When copying the data below, keep only the lines from the one with "Comentar(324)" through the one with "o sam da održim", word for word, and skip the pictures.

*** Data listing ***

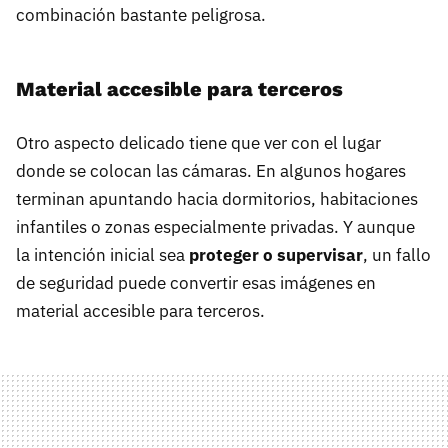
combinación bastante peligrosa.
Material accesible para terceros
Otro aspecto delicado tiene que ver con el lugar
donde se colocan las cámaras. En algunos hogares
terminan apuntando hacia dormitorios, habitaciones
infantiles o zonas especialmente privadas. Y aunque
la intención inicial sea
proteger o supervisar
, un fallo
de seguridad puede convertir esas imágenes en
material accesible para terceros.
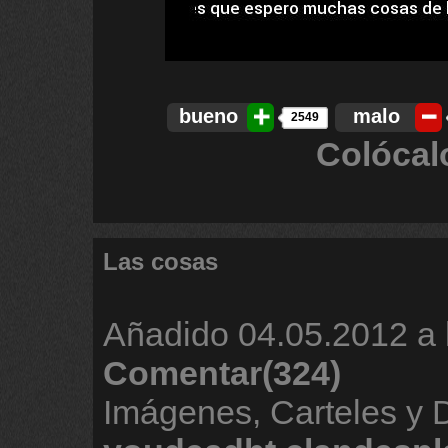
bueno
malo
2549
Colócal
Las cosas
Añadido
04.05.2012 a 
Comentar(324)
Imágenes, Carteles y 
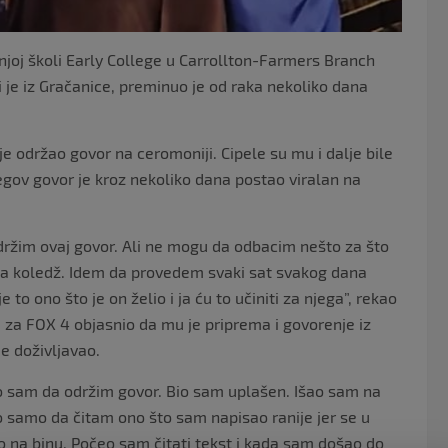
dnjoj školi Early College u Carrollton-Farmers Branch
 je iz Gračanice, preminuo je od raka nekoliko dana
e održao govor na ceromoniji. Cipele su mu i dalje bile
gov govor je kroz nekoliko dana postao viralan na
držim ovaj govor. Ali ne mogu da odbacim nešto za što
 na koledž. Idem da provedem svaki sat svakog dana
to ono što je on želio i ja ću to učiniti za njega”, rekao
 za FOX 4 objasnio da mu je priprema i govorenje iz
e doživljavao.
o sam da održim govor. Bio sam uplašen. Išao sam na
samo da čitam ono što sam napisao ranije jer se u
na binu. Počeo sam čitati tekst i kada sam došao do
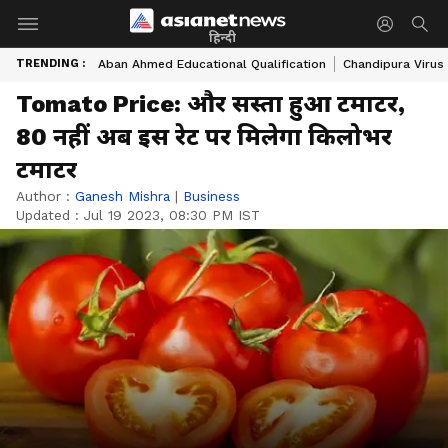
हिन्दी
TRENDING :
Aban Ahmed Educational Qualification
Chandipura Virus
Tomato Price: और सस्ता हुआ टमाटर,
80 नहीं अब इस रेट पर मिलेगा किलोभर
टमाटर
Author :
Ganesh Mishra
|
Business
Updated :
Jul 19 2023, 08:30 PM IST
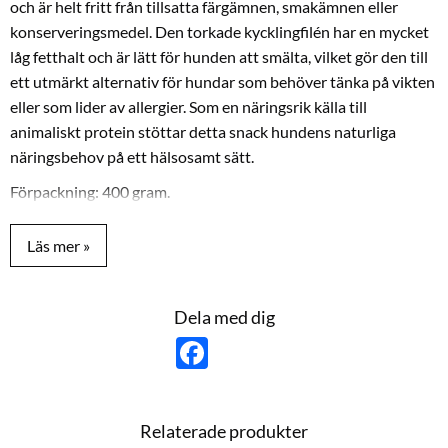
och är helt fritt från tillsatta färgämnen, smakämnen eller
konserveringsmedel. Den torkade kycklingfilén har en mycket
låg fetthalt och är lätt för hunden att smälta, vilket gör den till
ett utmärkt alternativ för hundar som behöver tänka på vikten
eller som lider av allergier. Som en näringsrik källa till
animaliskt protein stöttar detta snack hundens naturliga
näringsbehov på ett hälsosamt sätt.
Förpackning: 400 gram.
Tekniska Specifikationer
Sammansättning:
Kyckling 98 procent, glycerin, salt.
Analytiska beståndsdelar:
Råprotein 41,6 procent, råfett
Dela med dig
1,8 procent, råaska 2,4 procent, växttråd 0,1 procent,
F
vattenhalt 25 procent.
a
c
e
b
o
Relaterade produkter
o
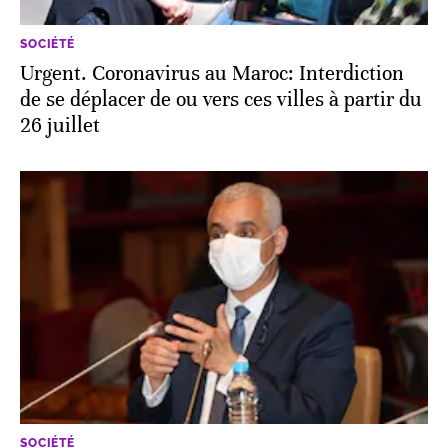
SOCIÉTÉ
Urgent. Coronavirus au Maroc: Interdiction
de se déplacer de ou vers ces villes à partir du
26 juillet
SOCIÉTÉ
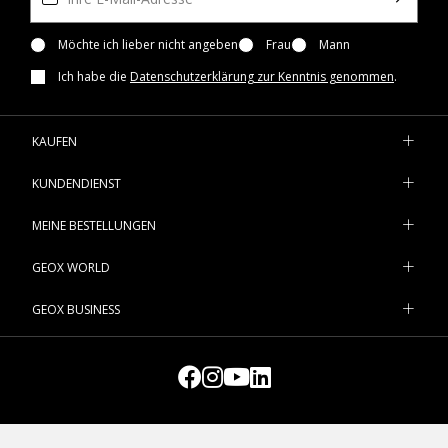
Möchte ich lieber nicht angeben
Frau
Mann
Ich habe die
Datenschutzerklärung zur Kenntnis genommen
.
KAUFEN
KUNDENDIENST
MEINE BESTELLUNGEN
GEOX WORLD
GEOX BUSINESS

***

▸ Solution
Comentar(324)
Imágenes, Carteles y 
dnjoj školi Early College u Carrollton-Farmers Branch
 je iz Gračanice, preminuo je od raka nekoliko dana
e održao govor na ceromoniji. Cipele su mu i dalje bile
gov govor je kroz nekoliko dana postao viralan na
držim ovaj govor. Ali ne mogu da odbacim nešto za što
 na koledž. Idem da provedem svaki sat svakog dana
to ono što je on želio i ja ću to učiniti za njega”, rekao
 za FOX 4 objasnio da mu je priprema i govorenje iz
e doživljavao.
o sam da održim govor. Bio sam uplašen. Išao sam na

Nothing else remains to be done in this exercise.